## Extrait du texte
Peu d'individus peuvent se targuer de faire partie des privilégiés, et Milo Burke, un New-Yorkais bien ordinaire, n'est certainement pas l'un d'eux. Ses pairs le traitent de perdant, il travaille pour une université «médiocre», aime son fils «la plupart du temps», mais tente d'être un meilleur père que le sien même s'il considère la paternité avec scepticisme devant ce qu'il conçoit comme le «lent pourrissement des familles».

Lorsque tout menace de s'écrouler et qu'un vieil ami refait surface dans sa vie, il est forcé de remettre sa vie en question. «Amer d'amertume», Milo ressasse ses souvenirs pour tenter de comprendre comment, à 40 ans, il a pu atterrir aussi loin de ses ambitions d'étudiant.

## Consigne 1
Recopiez l'extrait en commençant à « Peu d'individus peuvent » et en terminant à « ses ambitions d'étudiant. », mais substituez « Léo » à « Milo ».
## Consigne 2
Relevez toutes les expressions que l'extrait place entre guillemets.
Les données proviennent d'une autre source que l'extrait.

## Données fournies
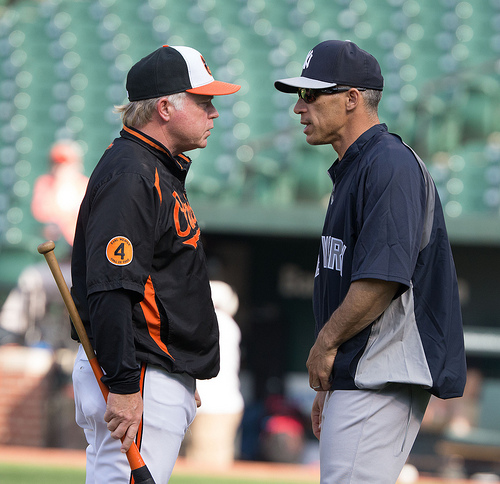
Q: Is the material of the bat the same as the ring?
A: No, the bat is made of wood and the ring is made of metal.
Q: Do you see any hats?
A: Yes, there is a hat.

## Corrigé 1
Peu d'individus peuvent se targuer de faire partie des privilégiés, et Léo Burke, un New-Yorkais bien ordinaire, n'est certainement pas l'un d'eux. Ses pairs le traitent de perdant, il travaille pour une université «médiocre», aime son fils «la plupart du temps», mais tente d'être un meilleur père que le sien même s'il considère la paternité avec scepticisme devant ce qu'il conçoit comme le «lent pourrissement des familles».

Lorsque tout menace de s'écrouler et qu'un vieil ami refait surface dans sa vie, il est forcé de remettre sa vie en question. «Amer d'amertume», Léo ressasse ses souvenirs pour tenter de comprendre comment, à 40 ans, il a pu atterrir aussi loin de ses ambitions d'étudiant.

## Corrigé 2
- «médiocre»
- «la plupart du temps»
- «lent pourrissement des familles»
- «Amer d'amertume»